Sixteen years in the past, Claire, pretending to be "Bonnie, the neighbors' niece", helps a younger Sandra care for her past self only to be found out by Noah, who knows the neighbors have no niece. Claire tells him that she is there to protect the family and tells him enough about the future and how much he is going to care for her to convince him not to take the phone call that results in her becoming the catalyst. When Claire mentions the baby is Noah's "Claire Bear," Noah suspects that "Bonnie" is the baby Claire all grown up and, finally trusting Present Claire, hangs up the phone.

Hiro tries to make his mother tamagoyaki to eat after being mistaken for a chef, but when he doesn't know how to make what she wants, he makes her waffles. During a conversation with her he convinces her of his identity and she agrees to try to use her power to restore his memories. She is successful and Hiro gets his memories back. Hiro convinces her to give him the catalyst as well and, after she does, she dies.

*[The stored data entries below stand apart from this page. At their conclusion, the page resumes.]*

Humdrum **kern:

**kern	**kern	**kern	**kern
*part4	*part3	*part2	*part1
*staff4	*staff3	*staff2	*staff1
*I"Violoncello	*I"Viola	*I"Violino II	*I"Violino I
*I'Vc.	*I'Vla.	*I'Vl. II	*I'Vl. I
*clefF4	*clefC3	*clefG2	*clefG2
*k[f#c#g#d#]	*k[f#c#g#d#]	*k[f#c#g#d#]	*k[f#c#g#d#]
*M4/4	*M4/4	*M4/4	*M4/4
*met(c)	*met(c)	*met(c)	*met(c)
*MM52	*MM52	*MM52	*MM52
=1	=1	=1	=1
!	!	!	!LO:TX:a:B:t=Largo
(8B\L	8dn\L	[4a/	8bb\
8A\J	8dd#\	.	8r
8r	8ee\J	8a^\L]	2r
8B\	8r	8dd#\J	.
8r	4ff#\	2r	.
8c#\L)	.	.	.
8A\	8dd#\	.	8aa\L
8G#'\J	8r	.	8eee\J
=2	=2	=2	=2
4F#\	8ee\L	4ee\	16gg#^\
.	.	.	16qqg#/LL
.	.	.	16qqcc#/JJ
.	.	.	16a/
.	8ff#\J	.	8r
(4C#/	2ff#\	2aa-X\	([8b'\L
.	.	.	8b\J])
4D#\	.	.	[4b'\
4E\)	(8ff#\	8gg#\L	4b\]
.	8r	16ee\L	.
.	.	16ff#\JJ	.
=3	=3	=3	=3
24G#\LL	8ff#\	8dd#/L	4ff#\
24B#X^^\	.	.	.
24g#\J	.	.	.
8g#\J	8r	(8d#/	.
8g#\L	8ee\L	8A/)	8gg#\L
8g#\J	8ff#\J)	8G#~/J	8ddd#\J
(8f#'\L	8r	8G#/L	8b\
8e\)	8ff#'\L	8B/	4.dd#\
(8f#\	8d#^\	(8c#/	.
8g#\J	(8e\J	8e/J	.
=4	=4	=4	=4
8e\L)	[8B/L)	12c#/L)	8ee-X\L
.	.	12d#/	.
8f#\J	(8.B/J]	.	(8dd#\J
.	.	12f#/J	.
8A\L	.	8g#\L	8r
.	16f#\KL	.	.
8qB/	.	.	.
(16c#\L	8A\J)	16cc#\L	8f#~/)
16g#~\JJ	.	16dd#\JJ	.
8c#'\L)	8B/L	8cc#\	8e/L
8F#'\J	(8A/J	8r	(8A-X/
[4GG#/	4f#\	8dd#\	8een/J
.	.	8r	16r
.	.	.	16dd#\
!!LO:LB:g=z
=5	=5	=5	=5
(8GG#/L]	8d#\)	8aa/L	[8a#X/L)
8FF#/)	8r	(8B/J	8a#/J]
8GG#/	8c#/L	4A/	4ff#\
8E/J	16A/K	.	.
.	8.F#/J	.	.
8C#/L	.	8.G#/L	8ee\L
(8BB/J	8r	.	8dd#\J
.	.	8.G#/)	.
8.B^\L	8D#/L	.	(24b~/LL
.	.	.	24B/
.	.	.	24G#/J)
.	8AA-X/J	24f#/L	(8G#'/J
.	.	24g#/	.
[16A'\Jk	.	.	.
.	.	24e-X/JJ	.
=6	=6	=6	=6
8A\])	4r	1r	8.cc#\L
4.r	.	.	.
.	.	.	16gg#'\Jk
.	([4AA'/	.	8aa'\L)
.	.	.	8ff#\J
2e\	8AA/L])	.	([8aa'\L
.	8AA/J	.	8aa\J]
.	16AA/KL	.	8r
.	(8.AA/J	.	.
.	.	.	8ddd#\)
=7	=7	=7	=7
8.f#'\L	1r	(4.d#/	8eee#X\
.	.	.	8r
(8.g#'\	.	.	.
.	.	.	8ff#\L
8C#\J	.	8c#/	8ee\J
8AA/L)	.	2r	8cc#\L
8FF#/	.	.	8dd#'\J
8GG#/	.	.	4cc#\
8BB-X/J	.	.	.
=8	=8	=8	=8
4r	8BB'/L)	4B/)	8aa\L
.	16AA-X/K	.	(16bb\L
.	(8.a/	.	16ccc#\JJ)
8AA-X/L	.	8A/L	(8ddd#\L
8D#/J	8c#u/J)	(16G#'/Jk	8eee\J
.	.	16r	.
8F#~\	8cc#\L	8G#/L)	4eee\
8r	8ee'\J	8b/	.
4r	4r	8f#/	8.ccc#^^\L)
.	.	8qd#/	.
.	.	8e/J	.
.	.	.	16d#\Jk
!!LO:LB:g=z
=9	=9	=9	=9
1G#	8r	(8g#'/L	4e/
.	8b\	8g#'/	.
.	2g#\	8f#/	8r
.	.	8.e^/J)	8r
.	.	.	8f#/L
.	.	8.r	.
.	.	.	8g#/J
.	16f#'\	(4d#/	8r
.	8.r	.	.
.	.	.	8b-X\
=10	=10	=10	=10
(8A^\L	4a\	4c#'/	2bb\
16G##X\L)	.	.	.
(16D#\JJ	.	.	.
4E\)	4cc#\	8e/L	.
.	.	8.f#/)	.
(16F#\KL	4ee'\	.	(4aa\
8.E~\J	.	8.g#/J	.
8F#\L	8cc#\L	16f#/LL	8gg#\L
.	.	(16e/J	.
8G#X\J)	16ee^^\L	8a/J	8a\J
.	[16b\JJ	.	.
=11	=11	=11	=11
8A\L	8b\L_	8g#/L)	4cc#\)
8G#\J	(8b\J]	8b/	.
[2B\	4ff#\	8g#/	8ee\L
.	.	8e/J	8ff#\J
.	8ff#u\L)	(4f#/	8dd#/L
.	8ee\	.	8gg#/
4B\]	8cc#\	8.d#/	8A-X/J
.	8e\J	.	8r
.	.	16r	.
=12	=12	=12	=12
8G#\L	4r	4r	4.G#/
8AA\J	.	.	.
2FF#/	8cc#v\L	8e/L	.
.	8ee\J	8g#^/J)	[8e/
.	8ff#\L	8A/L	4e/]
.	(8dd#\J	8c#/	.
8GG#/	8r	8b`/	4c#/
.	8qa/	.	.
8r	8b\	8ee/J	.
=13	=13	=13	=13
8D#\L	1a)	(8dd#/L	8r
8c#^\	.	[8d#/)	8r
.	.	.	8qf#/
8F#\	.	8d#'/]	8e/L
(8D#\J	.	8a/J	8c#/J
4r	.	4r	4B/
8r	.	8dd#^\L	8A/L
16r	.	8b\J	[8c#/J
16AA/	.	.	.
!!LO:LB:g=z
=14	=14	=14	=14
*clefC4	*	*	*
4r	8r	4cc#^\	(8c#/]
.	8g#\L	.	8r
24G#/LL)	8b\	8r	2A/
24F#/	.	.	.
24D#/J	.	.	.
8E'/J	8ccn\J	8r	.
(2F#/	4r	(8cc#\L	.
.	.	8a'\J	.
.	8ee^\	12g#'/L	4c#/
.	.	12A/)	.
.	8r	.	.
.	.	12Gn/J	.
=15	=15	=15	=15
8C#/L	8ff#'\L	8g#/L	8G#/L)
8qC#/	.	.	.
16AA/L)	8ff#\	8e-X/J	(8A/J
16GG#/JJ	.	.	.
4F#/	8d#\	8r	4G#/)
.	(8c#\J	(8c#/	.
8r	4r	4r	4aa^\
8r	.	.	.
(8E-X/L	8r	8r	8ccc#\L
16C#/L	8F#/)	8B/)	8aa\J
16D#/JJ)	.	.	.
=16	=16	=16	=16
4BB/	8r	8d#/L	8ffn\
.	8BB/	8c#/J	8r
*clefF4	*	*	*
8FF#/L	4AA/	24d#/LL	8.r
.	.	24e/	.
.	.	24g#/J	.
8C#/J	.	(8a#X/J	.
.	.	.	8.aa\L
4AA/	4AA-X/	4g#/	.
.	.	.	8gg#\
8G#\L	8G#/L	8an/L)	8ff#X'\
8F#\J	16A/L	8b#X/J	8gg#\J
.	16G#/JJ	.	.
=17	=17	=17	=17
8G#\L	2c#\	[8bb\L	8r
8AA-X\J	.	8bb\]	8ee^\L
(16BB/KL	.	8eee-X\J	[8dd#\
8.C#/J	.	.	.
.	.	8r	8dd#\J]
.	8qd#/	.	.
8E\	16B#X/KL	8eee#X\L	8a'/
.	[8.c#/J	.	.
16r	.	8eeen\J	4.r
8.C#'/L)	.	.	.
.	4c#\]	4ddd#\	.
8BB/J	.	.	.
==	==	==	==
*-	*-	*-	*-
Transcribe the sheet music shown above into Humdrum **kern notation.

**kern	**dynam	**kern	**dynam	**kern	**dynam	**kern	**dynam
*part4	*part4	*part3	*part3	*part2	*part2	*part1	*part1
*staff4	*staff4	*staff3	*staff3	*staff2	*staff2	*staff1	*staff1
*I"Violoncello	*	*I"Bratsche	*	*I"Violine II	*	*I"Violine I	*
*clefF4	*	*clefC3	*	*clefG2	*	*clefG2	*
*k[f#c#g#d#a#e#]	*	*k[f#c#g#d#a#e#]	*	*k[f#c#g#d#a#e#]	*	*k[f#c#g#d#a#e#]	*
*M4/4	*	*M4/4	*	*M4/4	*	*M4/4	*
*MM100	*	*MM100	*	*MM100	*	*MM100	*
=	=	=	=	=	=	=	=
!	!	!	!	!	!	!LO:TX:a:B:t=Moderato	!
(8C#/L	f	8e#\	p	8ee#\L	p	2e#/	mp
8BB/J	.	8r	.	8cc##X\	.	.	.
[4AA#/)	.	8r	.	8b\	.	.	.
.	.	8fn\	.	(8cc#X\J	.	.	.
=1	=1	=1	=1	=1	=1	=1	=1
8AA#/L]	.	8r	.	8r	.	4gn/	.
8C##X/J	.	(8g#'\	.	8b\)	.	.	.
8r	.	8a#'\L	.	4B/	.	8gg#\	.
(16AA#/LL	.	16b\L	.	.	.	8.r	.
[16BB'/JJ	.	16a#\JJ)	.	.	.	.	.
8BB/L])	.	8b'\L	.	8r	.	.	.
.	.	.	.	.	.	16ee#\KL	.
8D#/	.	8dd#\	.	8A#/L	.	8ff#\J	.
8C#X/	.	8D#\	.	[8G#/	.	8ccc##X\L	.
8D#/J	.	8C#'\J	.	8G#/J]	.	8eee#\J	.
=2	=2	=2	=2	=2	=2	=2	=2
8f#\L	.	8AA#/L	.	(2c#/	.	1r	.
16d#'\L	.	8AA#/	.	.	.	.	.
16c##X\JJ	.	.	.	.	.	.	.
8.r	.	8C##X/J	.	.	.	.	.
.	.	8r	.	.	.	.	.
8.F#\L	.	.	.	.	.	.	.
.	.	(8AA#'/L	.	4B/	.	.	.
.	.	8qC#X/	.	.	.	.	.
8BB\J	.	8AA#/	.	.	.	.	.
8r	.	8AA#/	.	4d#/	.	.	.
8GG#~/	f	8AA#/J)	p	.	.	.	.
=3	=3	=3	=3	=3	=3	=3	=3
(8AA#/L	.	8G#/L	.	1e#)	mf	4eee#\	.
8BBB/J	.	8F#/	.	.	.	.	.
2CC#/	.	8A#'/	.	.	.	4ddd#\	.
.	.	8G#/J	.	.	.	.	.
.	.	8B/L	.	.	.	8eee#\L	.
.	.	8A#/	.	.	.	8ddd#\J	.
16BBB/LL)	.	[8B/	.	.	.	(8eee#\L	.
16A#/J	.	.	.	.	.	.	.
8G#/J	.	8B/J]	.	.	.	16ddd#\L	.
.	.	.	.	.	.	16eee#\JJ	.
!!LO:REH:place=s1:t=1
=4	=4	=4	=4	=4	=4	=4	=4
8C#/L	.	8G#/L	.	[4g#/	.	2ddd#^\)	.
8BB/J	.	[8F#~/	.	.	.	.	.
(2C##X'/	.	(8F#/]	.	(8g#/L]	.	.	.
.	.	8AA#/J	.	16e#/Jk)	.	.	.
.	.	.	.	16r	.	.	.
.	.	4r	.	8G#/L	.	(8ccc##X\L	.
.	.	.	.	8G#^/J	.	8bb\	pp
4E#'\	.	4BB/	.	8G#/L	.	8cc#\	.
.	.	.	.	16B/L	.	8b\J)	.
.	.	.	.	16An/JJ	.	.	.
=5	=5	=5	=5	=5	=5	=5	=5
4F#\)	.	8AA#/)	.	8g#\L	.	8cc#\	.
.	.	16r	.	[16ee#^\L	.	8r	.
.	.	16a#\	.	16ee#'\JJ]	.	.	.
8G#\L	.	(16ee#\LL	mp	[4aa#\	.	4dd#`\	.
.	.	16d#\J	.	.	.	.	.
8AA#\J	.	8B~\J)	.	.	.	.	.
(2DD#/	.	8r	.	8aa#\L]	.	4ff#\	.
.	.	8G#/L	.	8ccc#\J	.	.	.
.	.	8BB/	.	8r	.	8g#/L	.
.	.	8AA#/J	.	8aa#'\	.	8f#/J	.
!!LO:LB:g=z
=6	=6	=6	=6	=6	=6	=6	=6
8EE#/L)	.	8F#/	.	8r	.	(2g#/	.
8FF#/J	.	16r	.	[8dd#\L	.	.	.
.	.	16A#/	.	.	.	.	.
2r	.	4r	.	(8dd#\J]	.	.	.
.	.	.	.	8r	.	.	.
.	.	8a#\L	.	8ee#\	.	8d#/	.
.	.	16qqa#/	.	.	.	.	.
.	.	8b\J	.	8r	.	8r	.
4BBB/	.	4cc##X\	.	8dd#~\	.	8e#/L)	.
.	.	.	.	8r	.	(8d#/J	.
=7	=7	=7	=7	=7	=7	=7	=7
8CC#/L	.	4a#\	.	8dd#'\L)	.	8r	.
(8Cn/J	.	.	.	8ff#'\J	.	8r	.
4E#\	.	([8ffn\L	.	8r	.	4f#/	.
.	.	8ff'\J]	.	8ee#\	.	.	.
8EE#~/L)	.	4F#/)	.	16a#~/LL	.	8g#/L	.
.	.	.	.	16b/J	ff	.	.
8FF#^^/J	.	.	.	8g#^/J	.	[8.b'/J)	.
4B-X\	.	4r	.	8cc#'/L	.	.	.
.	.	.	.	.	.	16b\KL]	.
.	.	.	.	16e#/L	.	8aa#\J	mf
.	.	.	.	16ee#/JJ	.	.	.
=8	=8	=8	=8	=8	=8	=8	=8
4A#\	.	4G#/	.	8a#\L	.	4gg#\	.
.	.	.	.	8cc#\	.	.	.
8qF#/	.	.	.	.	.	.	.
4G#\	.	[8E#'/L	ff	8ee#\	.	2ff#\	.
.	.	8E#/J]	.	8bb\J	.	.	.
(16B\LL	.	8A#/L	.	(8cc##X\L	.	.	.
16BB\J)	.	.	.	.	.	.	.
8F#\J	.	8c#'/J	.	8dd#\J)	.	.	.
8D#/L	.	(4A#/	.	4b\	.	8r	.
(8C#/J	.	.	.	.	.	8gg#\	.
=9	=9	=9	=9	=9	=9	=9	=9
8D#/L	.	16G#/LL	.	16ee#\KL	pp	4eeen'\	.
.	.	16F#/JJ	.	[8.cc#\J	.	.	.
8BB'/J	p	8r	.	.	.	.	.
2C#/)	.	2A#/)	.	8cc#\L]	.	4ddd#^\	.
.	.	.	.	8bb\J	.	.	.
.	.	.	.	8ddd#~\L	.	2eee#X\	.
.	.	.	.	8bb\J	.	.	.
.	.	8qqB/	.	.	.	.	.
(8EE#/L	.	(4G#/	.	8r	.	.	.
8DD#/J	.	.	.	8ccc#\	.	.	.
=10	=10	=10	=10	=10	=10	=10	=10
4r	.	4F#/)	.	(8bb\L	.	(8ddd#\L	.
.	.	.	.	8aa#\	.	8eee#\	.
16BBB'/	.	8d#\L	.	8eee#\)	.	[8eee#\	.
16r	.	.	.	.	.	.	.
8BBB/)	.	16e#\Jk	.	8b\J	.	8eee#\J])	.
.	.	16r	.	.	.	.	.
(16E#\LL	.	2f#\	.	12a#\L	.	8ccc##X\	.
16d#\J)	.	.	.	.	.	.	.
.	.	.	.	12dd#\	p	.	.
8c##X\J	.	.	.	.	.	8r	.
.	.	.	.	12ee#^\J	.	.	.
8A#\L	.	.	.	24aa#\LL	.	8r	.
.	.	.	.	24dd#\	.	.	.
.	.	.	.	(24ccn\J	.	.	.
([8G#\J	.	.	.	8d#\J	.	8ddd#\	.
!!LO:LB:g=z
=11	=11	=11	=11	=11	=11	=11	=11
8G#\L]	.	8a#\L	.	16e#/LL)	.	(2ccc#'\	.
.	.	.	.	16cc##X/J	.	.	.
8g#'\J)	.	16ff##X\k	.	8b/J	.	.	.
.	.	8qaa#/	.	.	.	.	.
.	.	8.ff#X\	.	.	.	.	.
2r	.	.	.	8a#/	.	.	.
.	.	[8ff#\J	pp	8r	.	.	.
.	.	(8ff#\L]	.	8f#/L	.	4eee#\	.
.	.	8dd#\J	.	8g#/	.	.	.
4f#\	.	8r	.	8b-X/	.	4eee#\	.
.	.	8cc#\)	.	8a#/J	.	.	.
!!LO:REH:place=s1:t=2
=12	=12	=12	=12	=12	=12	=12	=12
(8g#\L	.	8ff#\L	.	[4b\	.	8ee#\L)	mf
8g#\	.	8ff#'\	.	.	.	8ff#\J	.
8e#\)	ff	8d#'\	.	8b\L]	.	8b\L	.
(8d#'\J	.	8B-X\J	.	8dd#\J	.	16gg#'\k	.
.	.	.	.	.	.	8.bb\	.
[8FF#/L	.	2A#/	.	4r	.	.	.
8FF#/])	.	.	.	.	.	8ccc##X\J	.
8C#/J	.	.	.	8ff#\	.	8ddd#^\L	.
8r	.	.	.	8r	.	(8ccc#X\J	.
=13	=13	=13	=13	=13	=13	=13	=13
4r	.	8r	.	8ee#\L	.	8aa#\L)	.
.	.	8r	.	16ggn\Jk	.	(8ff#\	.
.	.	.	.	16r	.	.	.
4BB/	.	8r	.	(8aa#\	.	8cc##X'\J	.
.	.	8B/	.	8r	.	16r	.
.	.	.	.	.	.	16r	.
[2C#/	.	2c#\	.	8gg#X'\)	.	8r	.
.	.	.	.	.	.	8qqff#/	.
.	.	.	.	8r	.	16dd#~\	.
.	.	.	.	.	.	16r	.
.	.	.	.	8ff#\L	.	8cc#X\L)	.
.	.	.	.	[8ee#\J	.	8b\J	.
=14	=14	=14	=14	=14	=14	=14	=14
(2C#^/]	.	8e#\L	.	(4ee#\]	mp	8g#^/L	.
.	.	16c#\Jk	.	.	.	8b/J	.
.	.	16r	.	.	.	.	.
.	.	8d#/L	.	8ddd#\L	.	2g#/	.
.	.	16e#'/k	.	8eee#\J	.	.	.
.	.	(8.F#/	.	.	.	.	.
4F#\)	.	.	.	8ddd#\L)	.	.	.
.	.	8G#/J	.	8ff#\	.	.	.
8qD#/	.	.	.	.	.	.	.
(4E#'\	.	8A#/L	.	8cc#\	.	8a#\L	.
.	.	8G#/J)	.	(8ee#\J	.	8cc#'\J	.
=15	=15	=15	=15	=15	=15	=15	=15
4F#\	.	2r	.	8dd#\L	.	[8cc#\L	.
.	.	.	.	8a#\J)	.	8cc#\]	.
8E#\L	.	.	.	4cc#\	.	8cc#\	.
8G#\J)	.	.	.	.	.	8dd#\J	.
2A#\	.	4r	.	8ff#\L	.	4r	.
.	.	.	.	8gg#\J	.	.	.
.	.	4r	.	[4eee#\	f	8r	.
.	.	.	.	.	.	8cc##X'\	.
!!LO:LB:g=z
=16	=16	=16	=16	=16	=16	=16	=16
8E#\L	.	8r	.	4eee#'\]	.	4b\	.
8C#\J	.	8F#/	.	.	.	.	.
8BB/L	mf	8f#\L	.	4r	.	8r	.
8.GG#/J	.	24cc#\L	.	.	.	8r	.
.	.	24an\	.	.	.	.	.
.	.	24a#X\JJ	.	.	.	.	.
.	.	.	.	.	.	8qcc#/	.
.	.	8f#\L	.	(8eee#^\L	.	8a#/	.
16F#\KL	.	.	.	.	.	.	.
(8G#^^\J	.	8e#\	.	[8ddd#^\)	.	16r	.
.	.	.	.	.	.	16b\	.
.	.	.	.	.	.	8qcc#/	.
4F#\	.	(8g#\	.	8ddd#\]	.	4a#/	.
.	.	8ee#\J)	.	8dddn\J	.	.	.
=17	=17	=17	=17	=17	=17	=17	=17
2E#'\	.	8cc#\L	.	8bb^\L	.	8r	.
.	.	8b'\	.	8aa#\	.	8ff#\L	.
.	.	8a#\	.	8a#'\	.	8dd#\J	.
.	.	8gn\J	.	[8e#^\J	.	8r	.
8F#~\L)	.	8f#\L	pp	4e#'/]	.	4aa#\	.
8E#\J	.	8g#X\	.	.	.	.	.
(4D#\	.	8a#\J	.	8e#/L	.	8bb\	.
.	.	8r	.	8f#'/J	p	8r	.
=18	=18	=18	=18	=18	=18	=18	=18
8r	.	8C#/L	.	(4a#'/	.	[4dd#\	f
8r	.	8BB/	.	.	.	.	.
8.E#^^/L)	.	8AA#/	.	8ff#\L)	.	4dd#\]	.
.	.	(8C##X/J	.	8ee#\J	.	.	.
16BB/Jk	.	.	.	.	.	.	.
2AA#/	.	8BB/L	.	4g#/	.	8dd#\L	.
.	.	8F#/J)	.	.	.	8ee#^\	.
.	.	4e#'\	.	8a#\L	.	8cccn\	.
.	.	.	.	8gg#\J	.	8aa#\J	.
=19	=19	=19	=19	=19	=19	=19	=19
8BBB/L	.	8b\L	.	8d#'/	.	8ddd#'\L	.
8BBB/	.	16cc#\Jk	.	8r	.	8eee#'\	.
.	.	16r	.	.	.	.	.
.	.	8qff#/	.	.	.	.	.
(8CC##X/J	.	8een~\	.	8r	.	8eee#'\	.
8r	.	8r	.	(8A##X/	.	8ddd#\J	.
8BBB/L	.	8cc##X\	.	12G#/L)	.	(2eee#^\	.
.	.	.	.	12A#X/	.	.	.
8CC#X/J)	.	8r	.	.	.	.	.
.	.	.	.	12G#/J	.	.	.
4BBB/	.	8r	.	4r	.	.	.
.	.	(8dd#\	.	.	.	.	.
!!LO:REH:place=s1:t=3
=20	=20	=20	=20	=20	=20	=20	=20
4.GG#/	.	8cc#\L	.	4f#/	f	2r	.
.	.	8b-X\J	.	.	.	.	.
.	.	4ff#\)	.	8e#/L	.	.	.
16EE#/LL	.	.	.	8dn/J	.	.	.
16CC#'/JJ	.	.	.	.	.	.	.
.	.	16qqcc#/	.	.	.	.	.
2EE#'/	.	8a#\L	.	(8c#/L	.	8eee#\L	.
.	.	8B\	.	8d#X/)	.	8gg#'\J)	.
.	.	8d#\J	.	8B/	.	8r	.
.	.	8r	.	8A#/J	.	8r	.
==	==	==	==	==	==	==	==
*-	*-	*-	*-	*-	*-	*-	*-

Hiro and Claire reunite on the roof, but Arthur arrives and steals Hiro's power and the catalyst before throwing him off the building. Arthur sends Claire back to her time telling her to deliver a message to Angela that he won, then teleports back to Pinehearst where he adds the catalyst to a vat of formula. We then see that Hiro managed to catch a flagpole while falling, and has survived.

In New York Matt, Ando, and Daphne try to get Isaac's sketchbook. After the bike messenger manager runs away, they get it and find the outline for a story revealing that Hiro will be lost in time. Ando, Daphne, and Matt decide to use the formula to make another time traveler to rescue Hiro. Ando plans to be that time traveler, but needs to figure out how to find the formula and gain the power.

As Mohinder injects Scott to test the formula, Arthur senses a disturbance and goes to his office to find Peter waiting for him. He tries to disarm him, but his powers are blocked by The Haitian who's also there, but Arthur's too powerful for The Haitian to block for long and he urges Peter to shoot Arthur. Arthur tries to entice Peter into changing sides by promising to use the formula to restore his powers, but Peter refuses and fires when Arthur insults him. Arthur gains back his powers at that moment and slashes Peter's cheek, but misses the bullet and is only saved by the intervention of Sylar, who stops the bullet in mid-air. Sylar again asks if Arthur is his father. When Arthur says, "Yes," Sylar determines that he's lying. Sylar telekinetically drives the bullet along its original trajectory, striking Arthur through the head and killing him. The catalyst leaves Arthur's body while Peter stands over him, fading away. Sylar leaves Peter alone saying Peter no longer has anything he wants. Peter sends the Haitian after Sylar.

In the lab, the test proves to be a success and Scott gets the power of super-strength.

==Critical reception==
Steve Heisler of The A.V. Club rated this episode a B.

Robert Canning of IGN gave the episode 8.4 out of 10.